Oggi, 2020, passa mia sorella dal soggiorno mentre guardo The Mandalorian e dice: "Ma sempre roba con gente che si mena, stai a vedere? Ma te solo robe di mostri e squartamenti vedi? Ma non c'è qualcosa di più interessante di... OOOOOH MAMMA MIA QUANTO È CARINO QUEL BIMBO VERDE CON GLI OCCHIONI, LE ORECCHIE GRANDI, LE MANINE PAFFUTINE E IL SUO PIGIAMINO!!!!". 

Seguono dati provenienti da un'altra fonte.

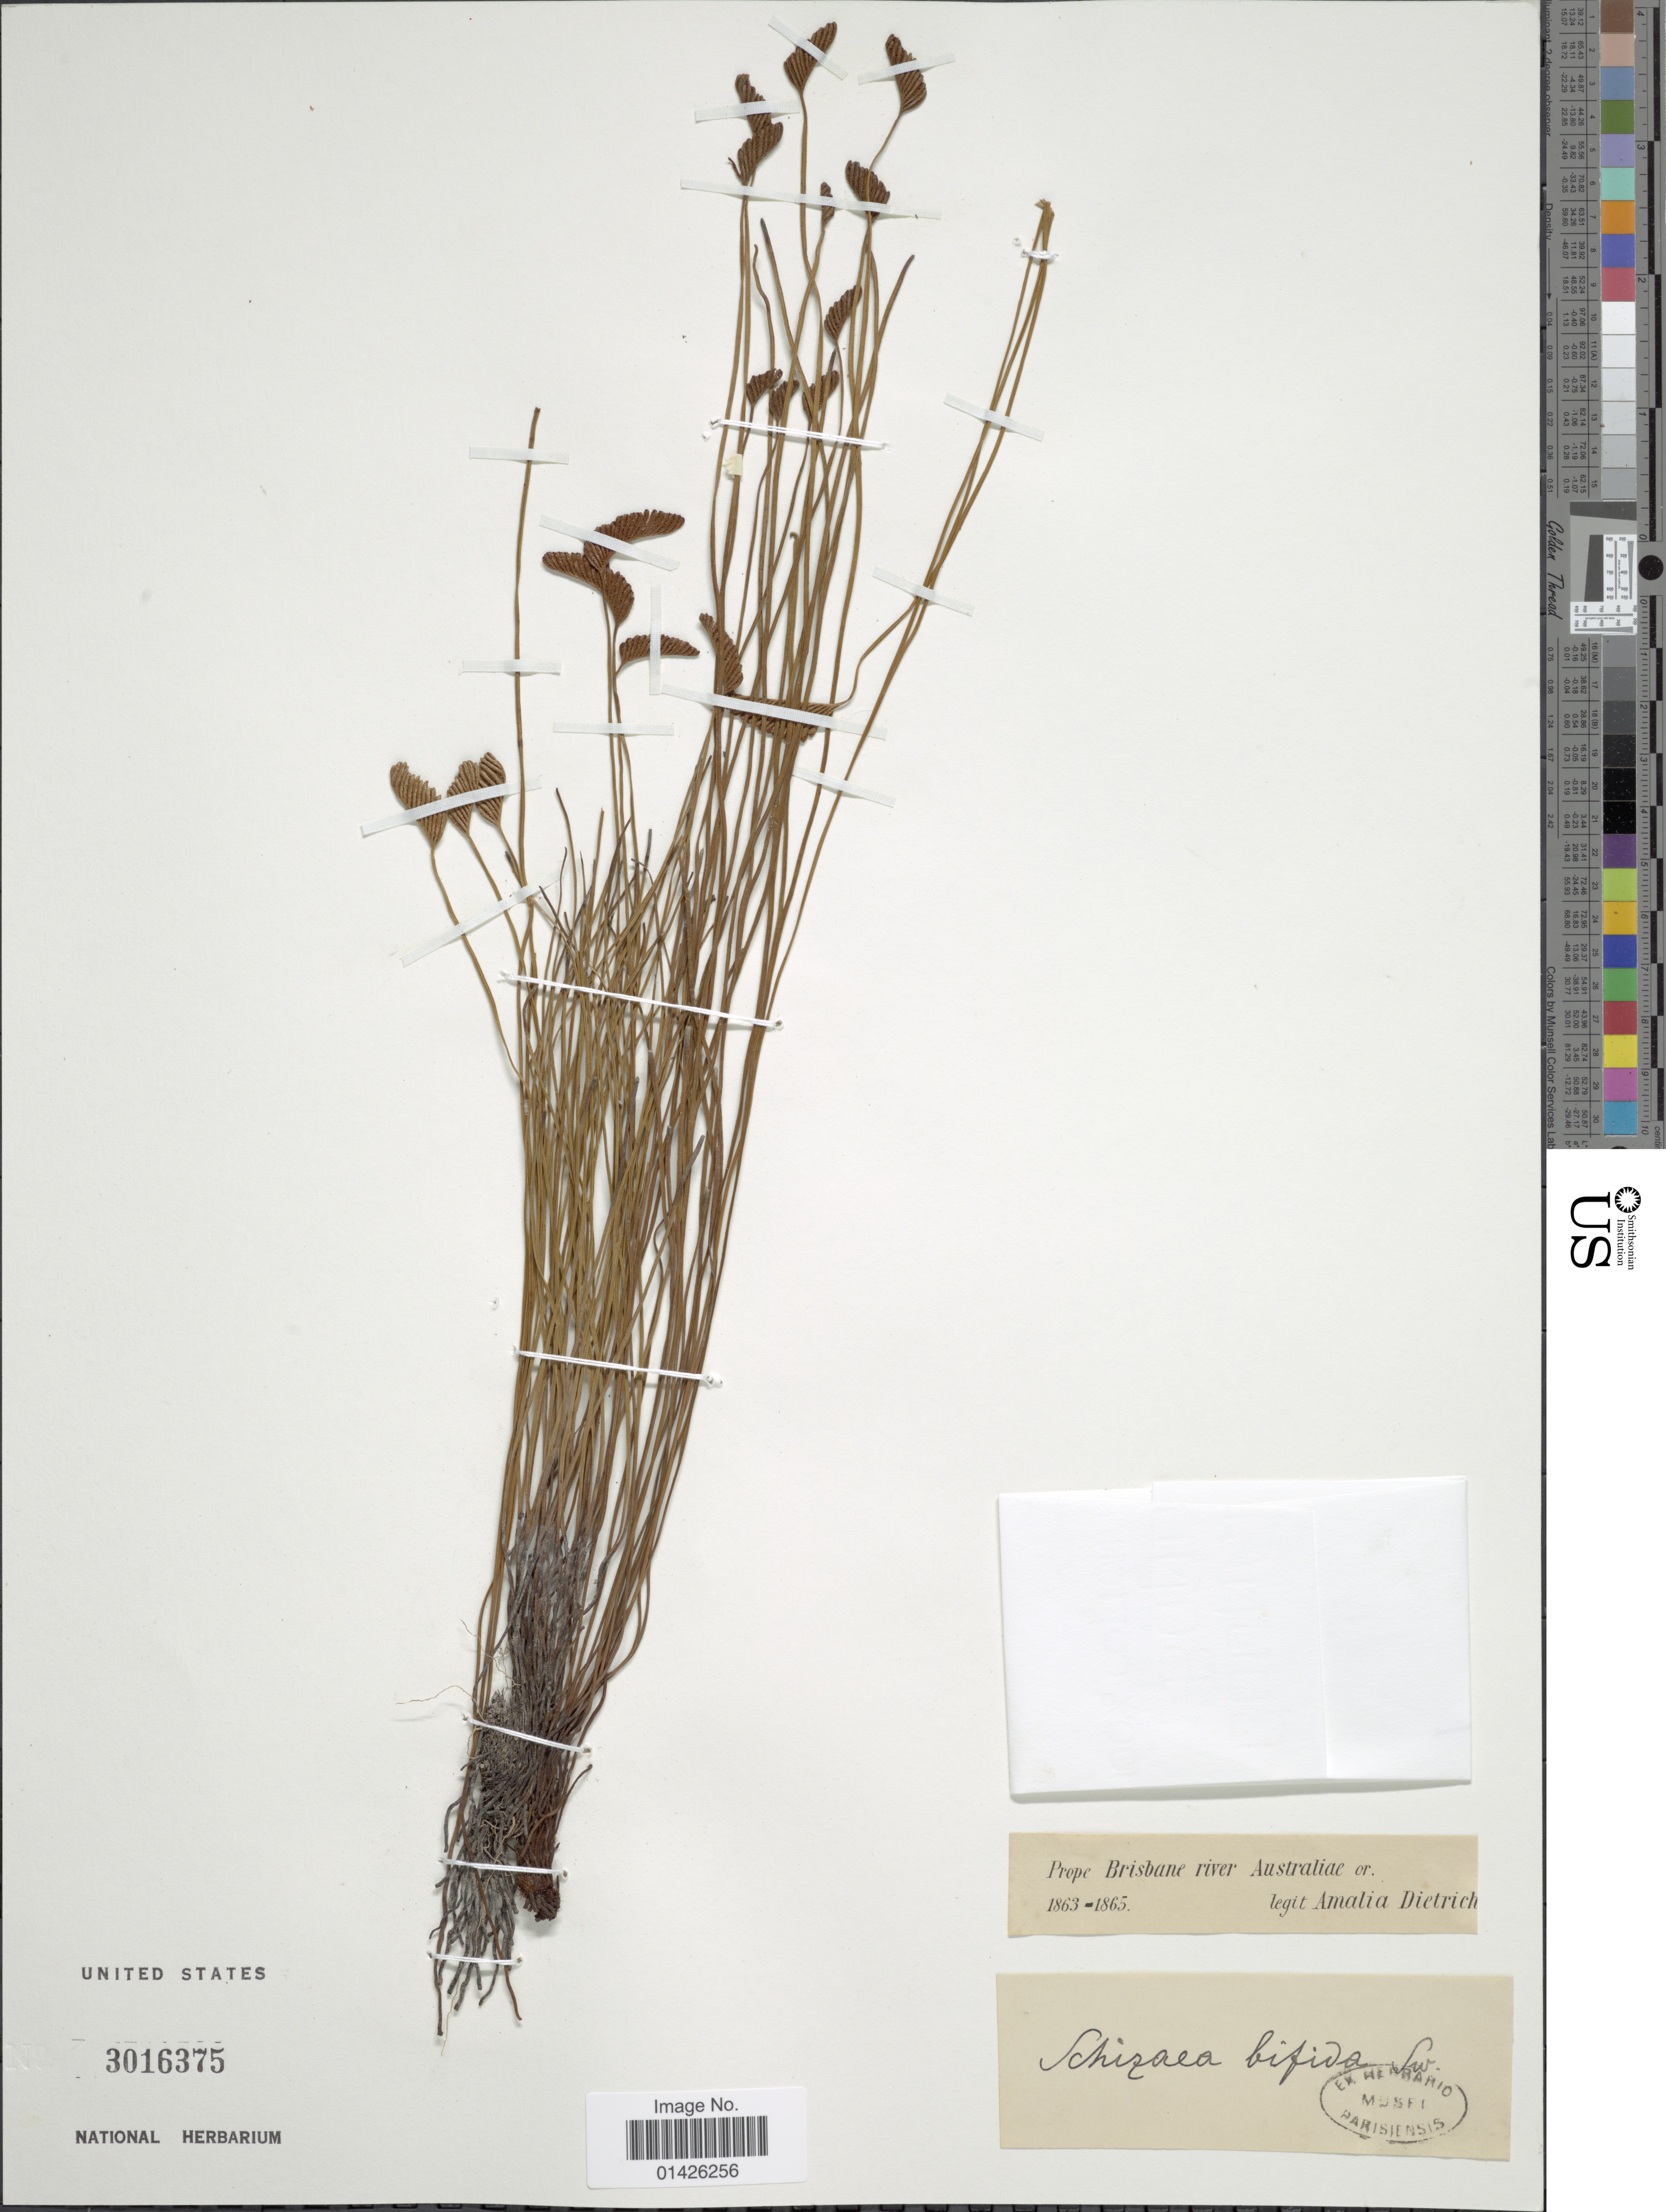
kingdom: Plantae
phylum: Tracheophyta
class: Polypodiopsida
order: Schizaeales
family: Schizaeaceae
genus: Schizaea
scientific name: Schizaea bifida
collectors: A. Dietrich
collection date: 1863/1865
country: Australia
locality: Prope Brisbane river Australiae or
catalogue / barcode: US 3016375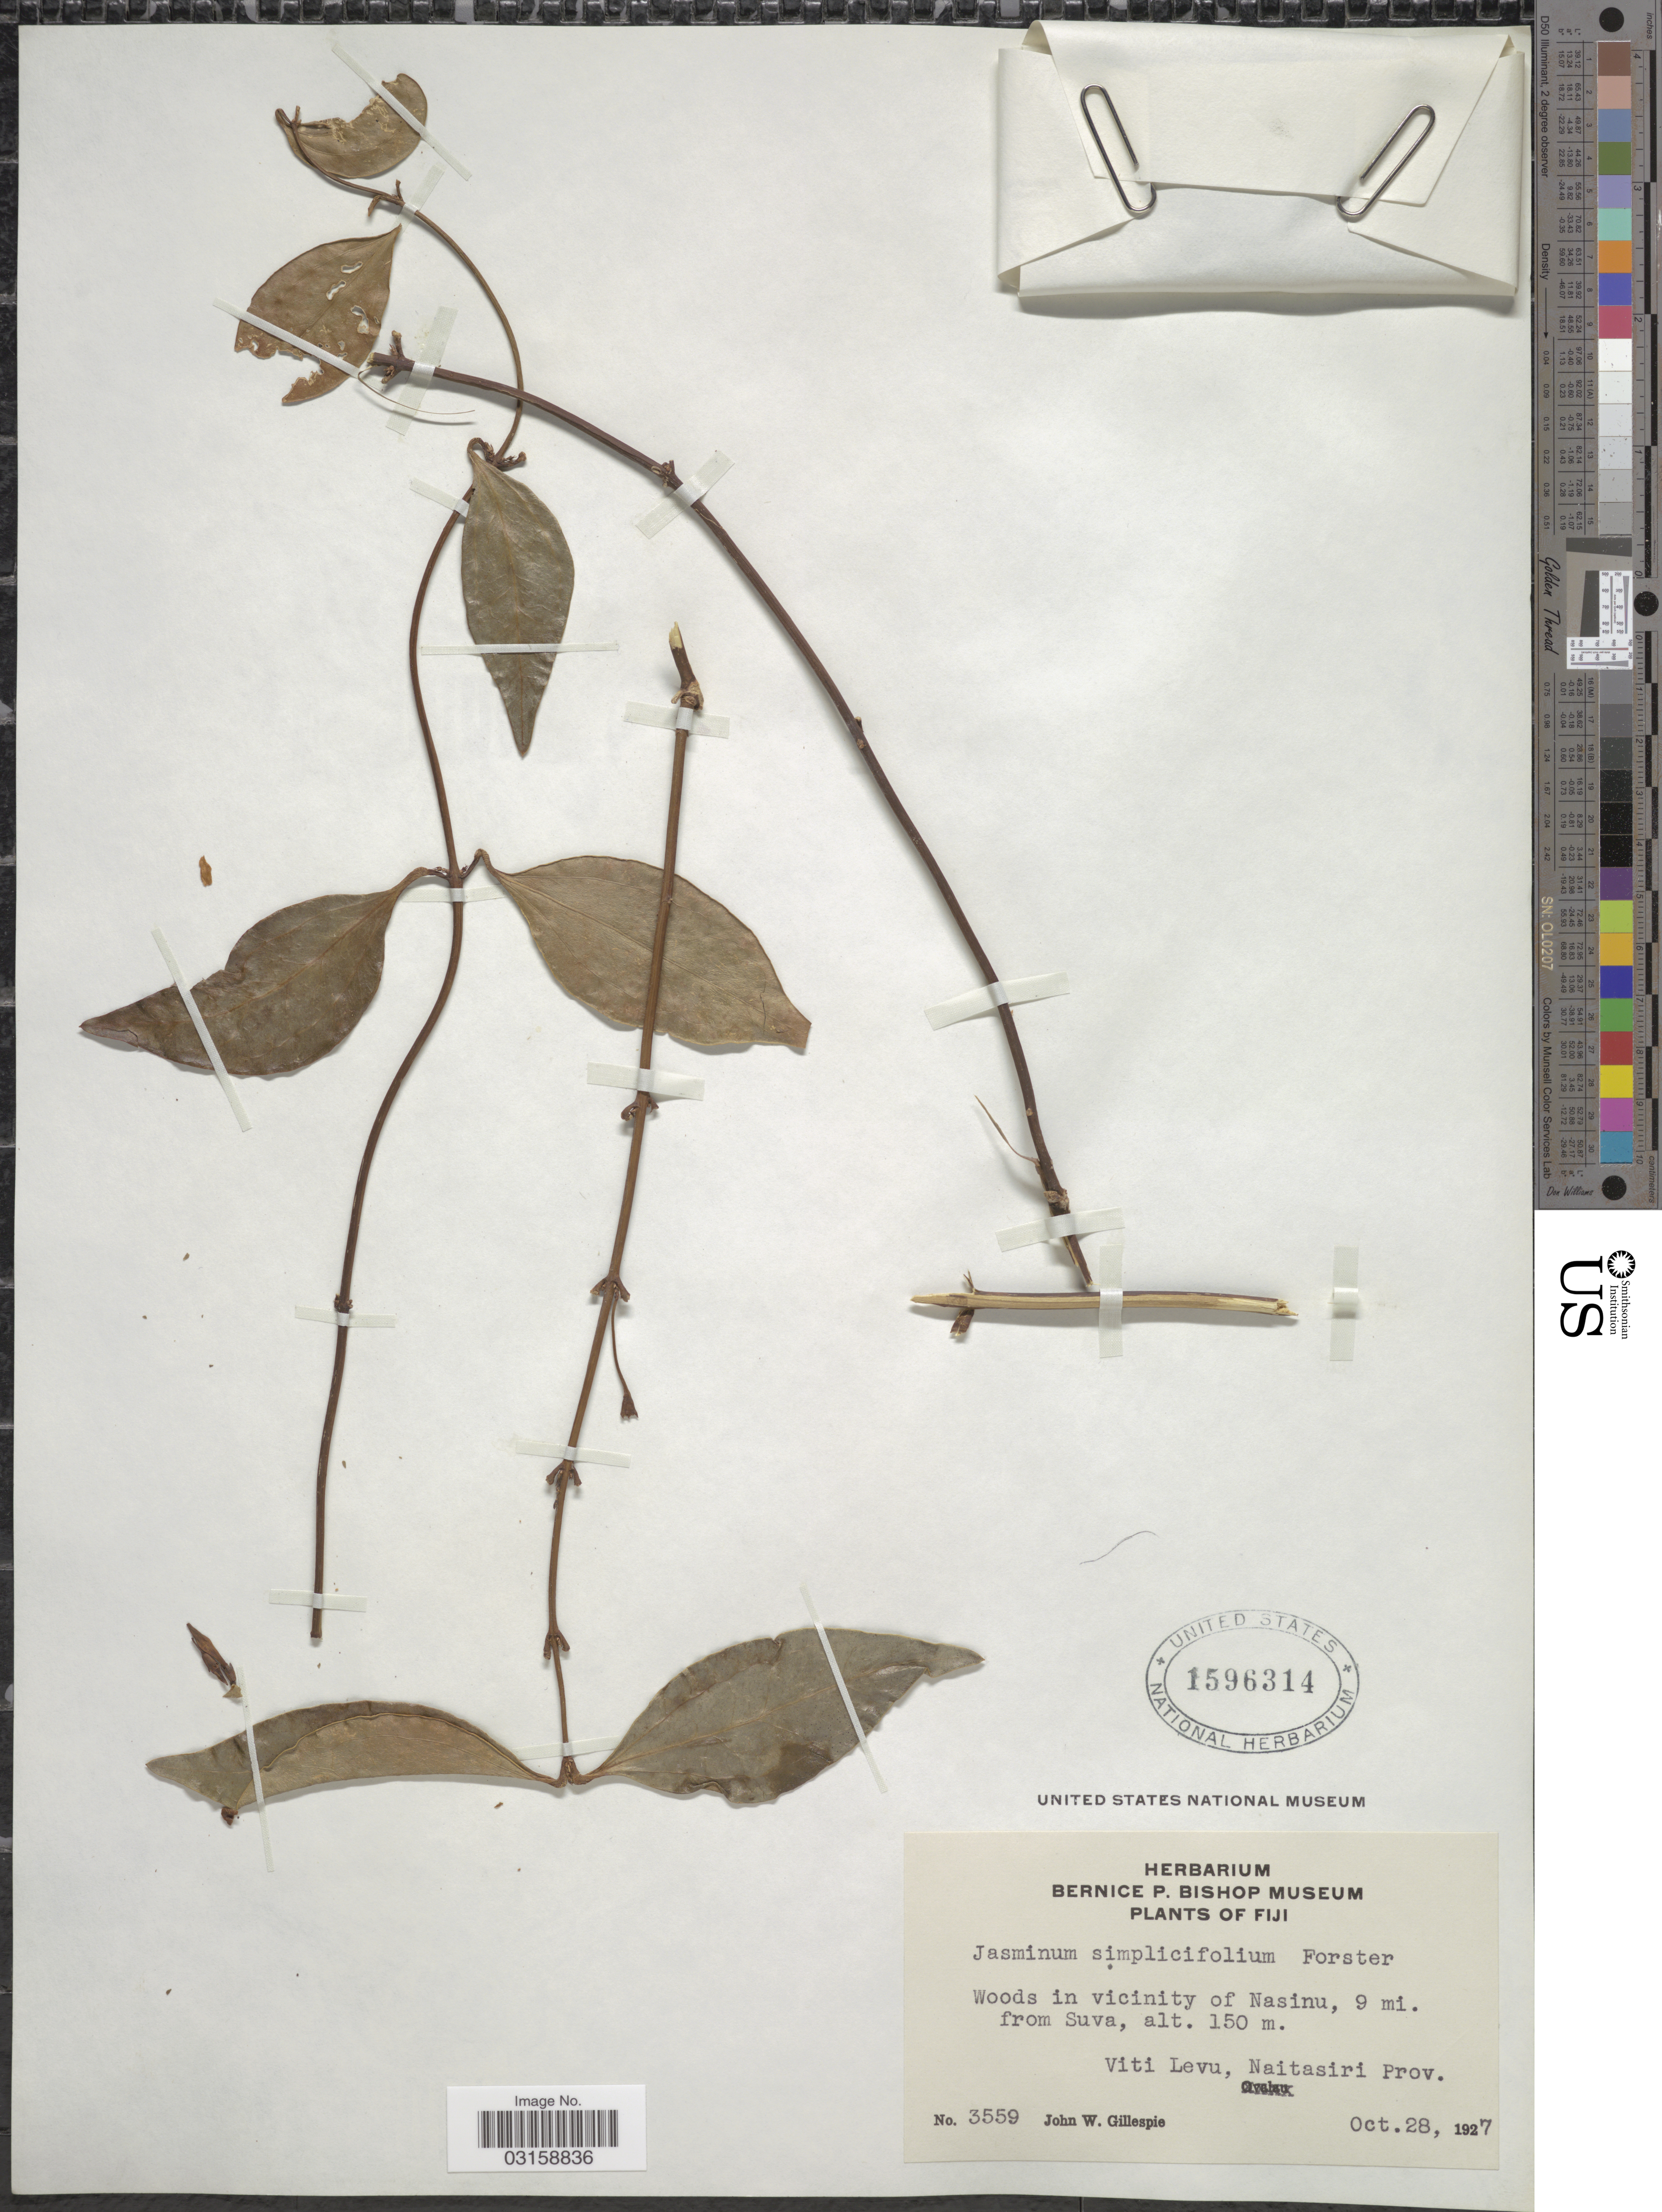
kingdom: Plantae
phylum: Tracheophyta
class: Magnoliopsida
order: Lamiales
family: Oleaceae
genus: Jasminum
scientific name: Jasminum simplicifolium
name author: G. Forst.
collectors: J. W. Gillespie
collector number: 3559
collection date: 1927-10-28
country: Fiji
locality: Woods in vicinity of Nasinu, 9 mi. from Suva. Viti Levu, Naitasiri Prov.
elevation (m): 150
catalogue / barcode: US 1596314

Il cosiddetto "Baby Yoda" è la ragione più onesta e spietata del mondo del successo di questa serie, come lo fu Daigoro per Lone Wolf and Cub. È una creatura pucciosa, dolcissima, indifesa, pelouccosa che da quando entra in scena si divora ogni cosa, catalizza su di lui ogni attenzione, diventando per buona parte del pubblico, o almeno per TUTTO il pubblico femminile mondiale, compreso e soprattutto quello a cui di Star Wars non è mai fregato una ceppa, LA ragione per non perdersi una puntata della serie. Baby Yoda fa i passettini, sorride, muove le orecchiucce, fa la faccina preoccupata, si fa prendere in braccio, gioca con una ranocchia spaziale, tiene in mano la pallina del "cambio dell'astronave" (avrà le marce?). A prescindere da qualsiasi cosa capiti su schermo, in genere robe "da nerd", quando appare Baby Yoda arrivano i boati del pubblico femminile mondiale. Prevedo che con il solo marchendising legato al Baby Yoda che Disney sta approntando, tra pupazzi, peluche et simila, potrebbe col ricavato nei prossimi mesi sostenersi un piccolo stato. Lucas aveva già provato la "strada pucciosa" del fantasy, ma aveva fallito. Qui forse Disney farà meglio.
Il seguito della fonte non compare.